Job: Rewrite the listing below so that each "series" becomes "line" and nothing else changes. Leave the pictures out of your version.

Data shown:
--- --- ---

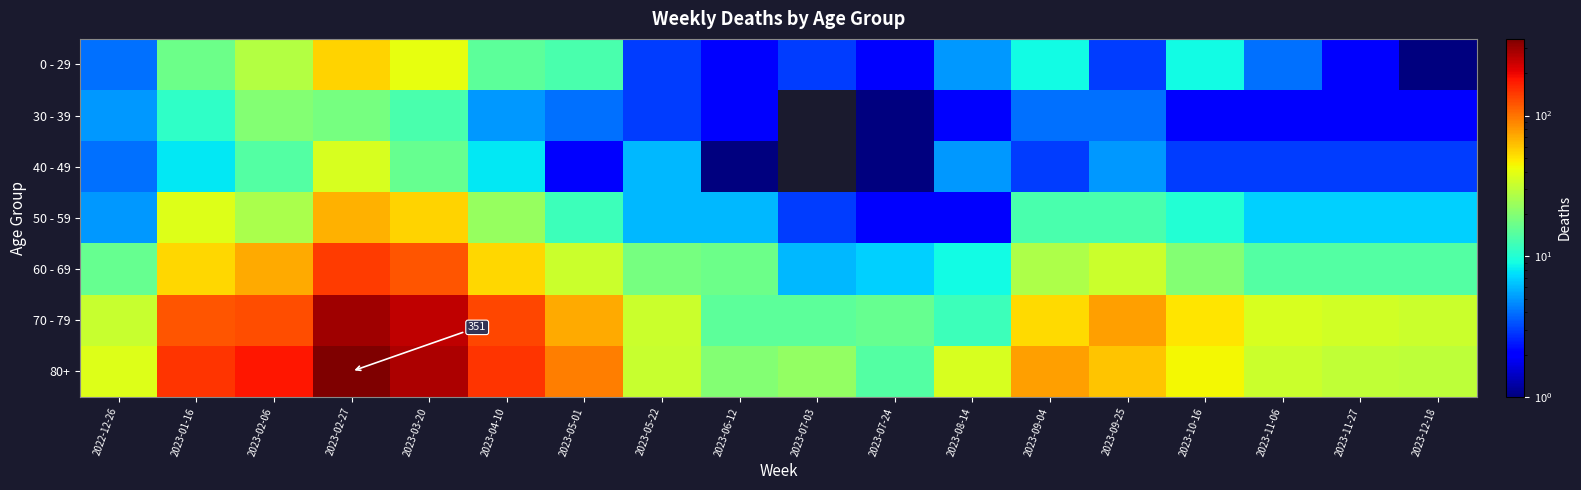

How many data points in 60 - 69 are above 20?

8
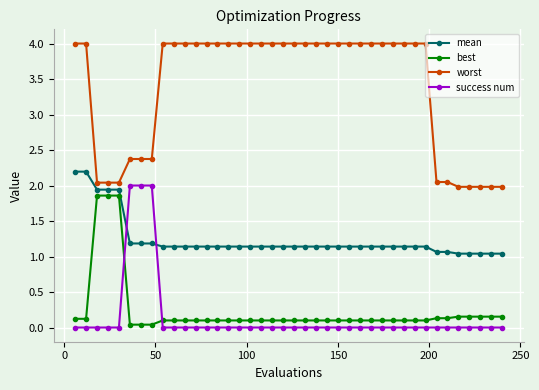

Which series ends up on top after the final intersection of best and success num?

best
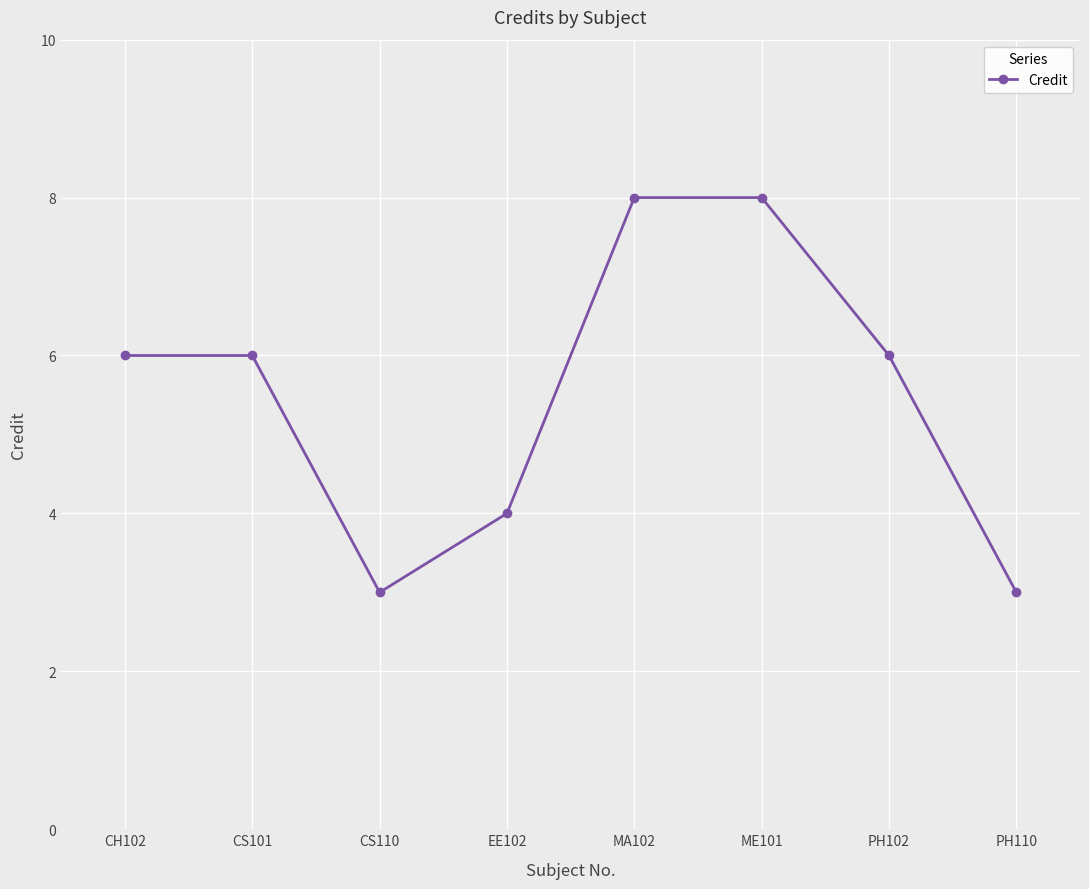

What is the label of the 8th point from the left?

PH110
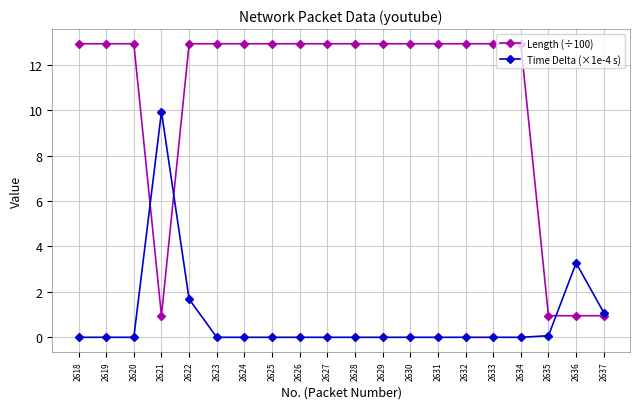

What is the highest value of the Time Delta (×1e-4 s) series?

9.9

--- --- ---

Task response:
How many data points in 60 - 69 are above 20?

8

Which line ends up on top after the final intersection of best and success num?

best

What is the label of the 8th point from the left?

PH110

What is the highest value of the Time Delta (×1e-4 s) line?

9.9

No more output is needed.